Standard abbreviations
- ISO 4: J. Appl. Phys.

Indexing
- CODEN: JAPIAU
- ISSN: 0021-8979 (print) 1089-7550 (web)
- LCCN: 33023425
- OCLC no.: 900973293

Links
- Journal homepage;

= Journal of Applied Physics =

The Journal of Applied Physics is a peer-reviewed scientific journal with a focus on the physics of modern technology. The journal was originally established in 1931 under the name of Physics, and was published by the American Physical Society for its first 7 volumes.
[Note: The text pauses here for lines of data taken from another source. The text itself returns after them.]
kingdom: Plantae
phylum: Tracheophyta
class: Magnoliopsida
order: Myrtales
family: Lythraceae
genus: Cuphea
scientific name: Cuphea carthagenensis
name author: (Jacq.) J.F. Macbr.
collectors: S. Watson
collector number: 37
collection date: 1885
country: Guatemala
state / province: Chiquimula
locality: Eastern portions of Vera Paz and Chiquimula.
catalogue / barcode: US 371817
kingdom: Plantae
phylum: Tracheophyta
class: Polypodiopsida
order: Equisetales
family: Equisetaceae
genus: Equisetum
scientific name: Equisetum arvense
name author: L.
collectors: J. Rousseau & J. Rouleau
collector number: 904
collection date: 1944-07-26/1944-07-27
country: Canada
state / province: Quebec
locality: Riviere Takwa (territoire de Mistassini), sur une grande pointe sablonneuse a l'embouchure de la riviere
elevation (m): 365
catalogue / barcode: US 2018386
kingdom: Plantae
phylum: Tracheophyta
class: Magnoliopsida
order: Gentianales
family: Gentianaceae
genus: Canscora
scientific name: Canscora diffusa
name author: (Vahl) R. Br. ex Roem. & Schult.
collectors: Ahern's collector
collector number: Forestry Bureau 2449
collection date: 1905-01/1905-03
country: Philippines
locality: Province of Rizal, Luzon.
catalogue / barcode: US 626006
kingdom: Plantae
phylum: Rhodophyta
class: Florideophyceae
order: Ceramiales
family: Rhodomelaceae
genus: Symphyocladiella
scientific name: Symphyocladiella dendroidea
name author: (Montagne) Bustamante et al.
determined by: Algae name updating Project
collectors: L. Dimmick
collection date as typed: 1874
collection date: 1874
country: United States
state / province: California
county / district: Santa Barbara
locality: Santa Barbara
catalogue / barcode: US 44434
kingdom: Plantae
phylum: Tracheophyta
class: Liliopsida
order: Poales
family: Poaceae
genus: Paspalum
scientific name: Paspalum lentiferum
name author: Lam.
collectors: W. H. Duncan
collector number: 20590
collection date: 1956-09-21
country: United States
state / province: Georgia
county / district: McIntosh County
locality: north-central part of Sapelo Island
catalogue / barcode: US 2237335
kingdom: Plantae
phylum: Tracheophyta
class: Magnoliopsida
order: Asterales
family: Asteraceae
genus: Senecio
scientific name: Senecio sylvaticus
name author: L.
In January 1937, ownership was transferred to the American Institute of Physics "in line with the efforts of the American Physical Society to enhance the standing of physics as a profession". The journal's current editor-in-chief is Julia R. Greer of the California Institute of Technology. The journal is part of AIP Publishing's Subscribe to Open pilot program.

According to the Journal Citation Reports, the journal has a 2025 impact factor of 2.7.